Diecinueve cartas y una postal
Uno de los grandes méritos de Un amor es el de anular cualquier posible rastro de cinismo. Ver la última película de Paula Hernández implica creer. Creer en que eso que nos pasa en la adolescencia y que suponemos es “todo” puede perdurar en el tiempo como una grieta que nunca acaba por cerrarse. Para sumergirse en el apacible mundo de Un amor no se necesita mucho más.

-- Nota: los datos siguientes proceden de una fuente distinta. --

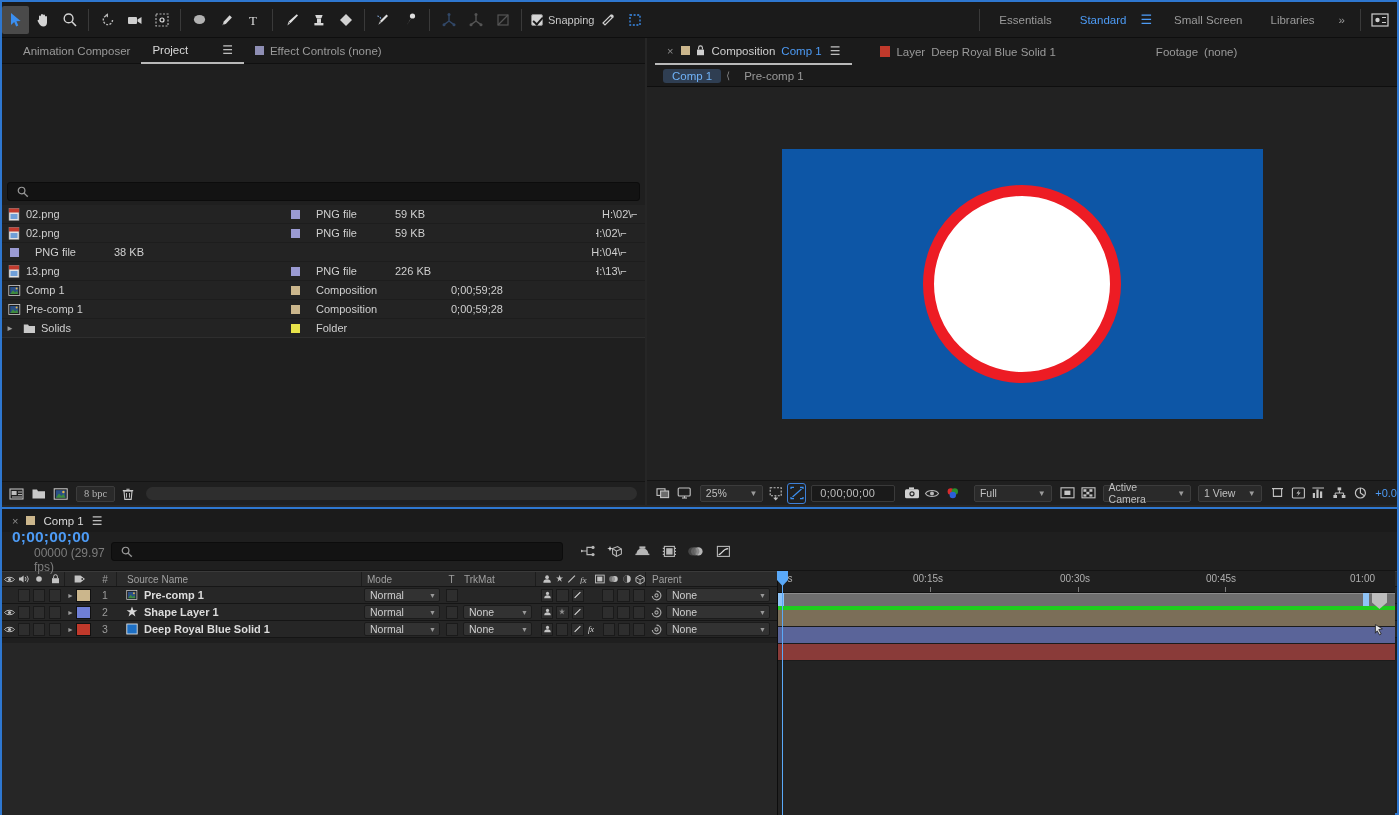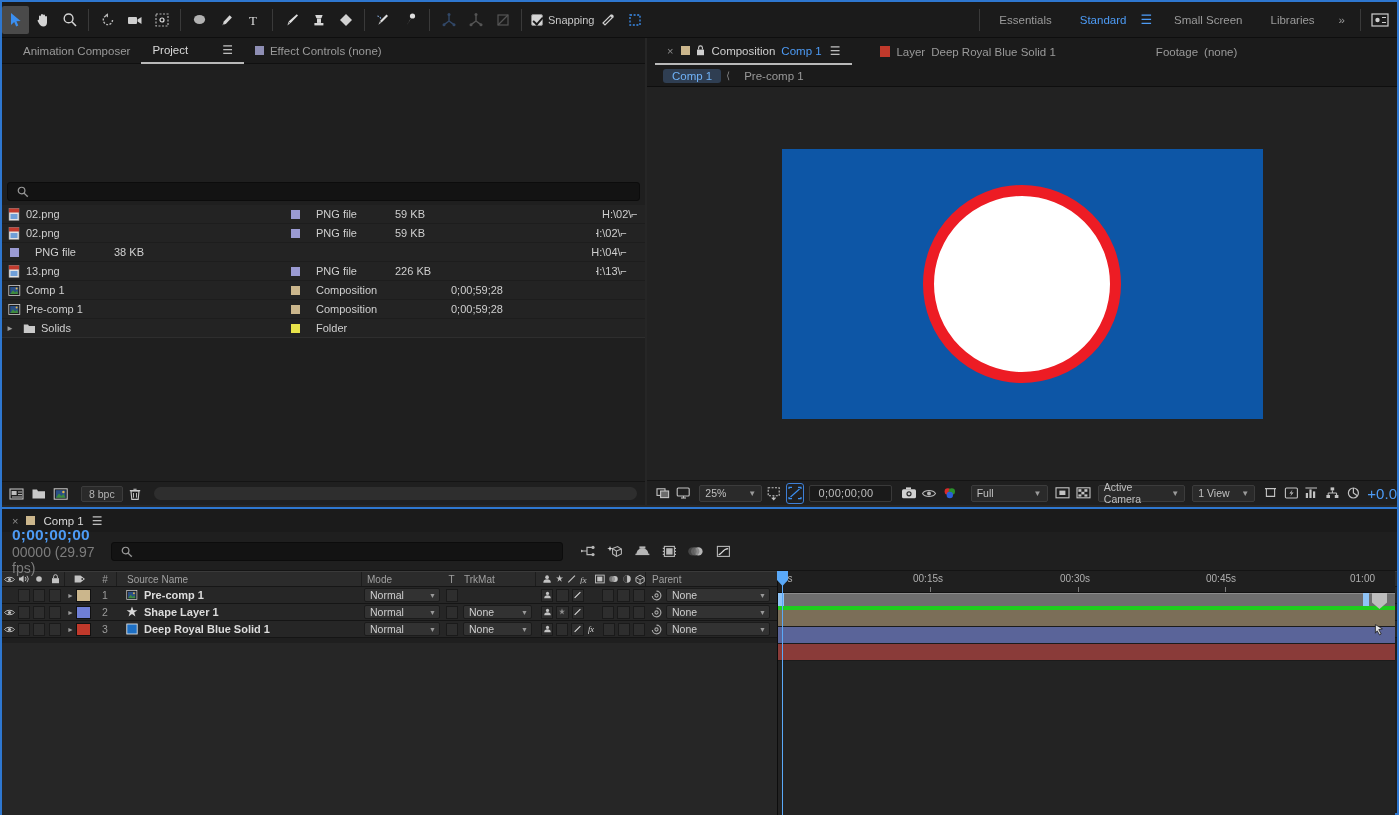--- a/index.html
+++ b/index.html
@@ -52,21 +52,21 @@
   .c-name{width:281px;gap:5px;}
   .c-lbl{width:27px;justify-content:flex-start;padding-left:8px!important;}
   .c-type{width:79px;}
   .c-size{width:56px;}
   .c-dur{width:89px;}
   .c-cmt{width:62px;}
   .c-path{width:auto;flex:1;justify-content:flex-end;padding-right:4px;gap:3px;}
   .projbot{position:absolute;left:0;bottom:0;width:643px;height:24px;background:#1f1f1f;
        display:flex;align-items:center;gap:3px;padding-left:5px;border-top:1px solid #141414;}
   .bpc{height:16px;border:1px solid #3c3c3c;border-radius:2px;background:#2a2a2a;
-       display:flex;align-items:center;padding:0 7px;font-size:10.5px;color:#b4b4b4;margin-left:8px;}
+       display:flex;align-items:center;padding:0 7px;font-size:10.5px;color:#b4b4b4;margin-left:3px;font-family:Liberation Serif, serif;}
   .projscroll{flex:1;height:13px;background:#2e2e2e;border-radius:7px;margin:0 8px 0 6px;}
 
   
   .comppanel{position:absolute;left:645px;top:36px;width:750px;height:467px;background:#1f1f1f;}
   .comptabs{height:27px;display:flex;align-items:center;background:#1b1b1b;padding-left:8px;}
   .comptab{height:27px;display:flex;align-items:center;gap:6px;padding:0 12px;color:#9a9a9a;cursor:pointer;font-size:11.5px;}
   .comptab.sel{color:#cfcfcf;border-bottom:2px solid #b9b9b9;}
   .closex{color:#8d8d8d;font-size:11px;margin-right:2px;cursor:pointer;}
   .bluetext{color:#4d9bf5;}
   .subtabs{height:22px;display:flex;align-items:center;background:#1b1b1b;padding-left:16px;gap:2px;
@@ -89,21 +89,21 @@
   .ibtn{width:19px;height:19px;display:flex;align-items:center;justify-content:center;cursor:pointer;}
   .ibtn.on{outline:1px solid #3e7fd6;border-radius:2px;}
 
   
   .timeline{position:absolute;left:0;top:505px;width:1395px;height:306px;background:#1f1f1f;
             border-top:2px solid #2e77d0;}
   .tl-tabbar{height:23px;display:flex;align-items:center;background:#1b1b1b;padding-left:10px;}
   .tl-head{height:39px;display:flex;align-items:center;background:#1f1f1f;border-bottom:1px solid #141414;}
   .tcbig{padding-left:10px;width:105px;}
   .tcbig .tcnum{color:#4d9bf5;font-size:15.5px;font-weight:bold;letter-spacing:0.2px;}
-  .tcbig .tcfps{color:#7d7d7d;font-size:14px;}
+  .tcbig .tcfps{color:#7d7d7d;font-size:12px;margin-left:22px;}
   .tlsearch{width:452px;height:19px;background:#131313;border:1px solid #0c0c0c;border-radius:3px;
         display:flex;align-items:center;padding-left:8px;color:#6e6e6e;margin-left:4px;}
   .tlicons{display:flex;align-items:center;gap:8px;margin-left:16px;}
   .lyr-colhead{height:16px;background:#2b2b2b;display:flex;align-items:center;font-size:10px;color:#a0a0a0;
         border-top:1px solid #3a3a3a;border-bottom:1px solid #161616;}
   .lyr-colhead > div{height:100%;display:flex;align-items:center;}
   .lyrrow{height:17px;display:flex;align-items:center;font-size:11px;border-bottom:1px solid #151515;background:#262626;}
   .lyrrow > div{height:100%;display:flex;align-items:center;}
   .av{width:12px;justify-content:center;}
   .cellbox{width:12px;height:13px;background:#2e2e2e;border:1px solid #1a1a1a;margin-right:1px;}
@@ -633,21 +633,21 @@
             <rect x="9.8" y="9" width="3.6" height="3" fill="#c3c3c3"></rect>
             <path d="M7.4 4.4 L7.4 7 M3.2 9 L3.2 7 L11.6 7 L11.6 9" fill="none" stroke="#c3c3c3" stroke-width="1"></path>
           </svg>
       </div>
       <div class="ibtn">
         <svg width="15" height="14" viewBox="0 0 15 14">
             <circle cx="7.4" cy="7" r="5" fill="none" stroke="#c3c3c3" stroke-width="1.2"></circle>
             <path d="M7.4 2 L7.4 7 L11 9.6" stroke="#c3c3c3" stroke-width="1.2" fill="none"></path>
           </svg>
       </div>
-      <div style="color:#4d9bf5;font-size:15px;padding-left:2px">+0.0</div>
+      <div style="color:#4d9bf5;font-size:11px;padding-left:2px">+0.0</div>
     </div>
   </div>
 
   <div class="timeline">
     <div class="tl-tabbar">
       <span class="closex">×</span>
       <span class="swatch" style="background:#cbb68c;margin:0 8px 0 6px"></span>
       <span style="color:#d8d8d8;font-size:11.5px">Comp 1</span>
       <span class="tabmenu" style="margin-left:8px">☰</span>
     </div>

Bruno y Lalo son amigos inseparables, de esos que siempre van juntos como un combo. Hasta que al pueblo imperturbable de Victoria, en Entre Ríos, llega Lisa para perturbar todo. Irrumpir donde no pasa nada. Tomar por asalto el festival de hormonas adolescentes y también la cómoda mansedumbre de la adultez. Invade de chica; invade de grande. Lisa funciona como una bisagra, hay un antes y un después de ella, o al menos eso pareciera. Paula Hernández construye el relato en un ir y venir del pasado a la actualidad. En un primer momento, se produce un choque importante por la representación juvenil de esos seres adultos; narices, mandíbulas, ojos jóvenes no se corresponden con ellos mismos cuando pasa el tiempo, pero conforme la película fluye esas disparidades desaparecen. Lo que podría ser disruptivo en esas vueltas temporales es un plácido vaivén. No sabemos mucho de los chicos, sabemos apenas un poco más de los grandes: que Lisa emana y emanará un halo de misterio, que Lalo porta la simpleza en la mirada sin importar la edad, que Bruno carga sobre los hombros una cierta inconformidad que es menos real de lo que él quiere hacer parecer.
La historia –la de ellos, pero también la de la película– es de amor, de despertar sexual, de crecimiento, de amistad pese a las diferencias (de clase e intelectuales, son sutiles, apenas se esbozan, pero están). Es de esos tríos inseparables que a veces también duelen y golpean. Pero igualmente es de separarse porque las vidas van en direcciones opuestas. Lalo queda en Entre Ríos; Lisa viaja por el mundo; Bruno vive en Buenos Aires. El contraste entre ellos se ve hasta en los colores: los fríos del hotel en el que se hospeda Lisa o los de la casa de Bruno, tan moderna, en contraposición con los colores cálidos de Victoria y la casa de la infancia de Lalo. Sin lugar a dudas el cariño está puesto ahí en ese lugar donde el río siempre devuelve las cosas, como los devuelve a Lisa y a Bruno, aunque sea por un instante. Hernández plantea hipótesis sin argumentar respuestas ni soluciones. No nos presenta una historia para que miremos desde un lugar privilegiado de saber, no conocemos el contenido de esas diecinueve cartas porque Lalo tampoco lo conoce; no tenemos idea del problema de salud que tiene Lisa porque a ellos tampoco se lo dice. El único privilegio con el que contamos es el de recorrer con los protagonistas un período de sus vidas. Las preguntas están planteadas: ¿Puede la amistad perdurar en el tiempo a pesar de las distancias y las diferencias? ¿Puede el amor durar para toda la vida? Quién sabe.